09 Jun Things to Consider When House Hunting

Finding a home for yourself is a dream come true for many. It is an emotional process. You can dream every single moment about how you would decorate it, maintain it and feel great about it.

But it is also a very demanding and very risky thing to do at the same time. It gets particularly difficult if you are a first timer. Buying a new home for yourself needs a lot of self-assessment, market research, great realtors and mortgage brokers and your personal decision power. The things you need to be careful about, focus on and stick to; are outlined here for your help.

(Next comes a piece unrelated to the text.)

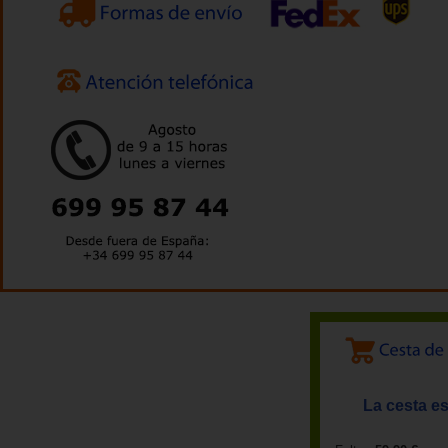
La cesta es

  • Begin by charting out a needs assessment. Jot down what you want; the finances you can pull, the kind of house you want, the kind of neighborhood you are comfortable with, and what you can spend if it requires repairs and/or construction. Set a standard and never budge once you have decided it. It will save you a lot of traveling and unnecessary visits to properties.
  • Identify the potential locations you might want to shift to. It can be decided based on the desired school districts, distance from your work and how much movement you can tolerate during the rush hours. Visit during different hours and days to get a better idea about traffic.
  • Set a budget before you begin the house hunt. Get a mortgage pre-qualification before you start looking for a place of your own. See how much savings you have. If you plan to buy a house sometime in the future, plan and save ahead.
  • Budgeting means identifying your personal spending, debt payments and the spare you have. Make sure you stick to your budget and don’t get too excited. Getting too attached to a property you think you want might blow your budget. Plan by identifying how much you can comfortably spend on mortgage, taxes, and insurance.
  • Identify the pros and cons of a property by meeting the neighbors and getting as much intel as you can. If possible, try meeting the old owners. Refer to your needs assessment chart and scale the house accordingly. Decide with your head, not your heart. It will save you a lot of heartburn in the future.
  • Maintain an emergency fund for unexpected expenditures. Whether you buy an old home or a new one, maintenance and repair would always be required. The emergency fund would help you get the necessary installations or handle other issues attached with owning your own property.
  • Once you finalize a property you need to make an offer. Get an idea by referring to your budget and the rates for similar homes in the area. Consult your realtor to get a nice idea. Negotiate to get the best price. Getting an independent valuation of the house can be helpful not only in the decision-making but during the negotiations as well.
  • Once you make an offer, you are likely to get a counter offer. Split the cost into the cost of the property and the renovations/fixing to check the total cost. House cost is liable to stamp duty, the rest is not. And the stamp duty goes up with a costlier property.
  • Once your offer is accepted, put it in writing and mark as “Subject to Contract”. This saves you any problem if you wish to back out.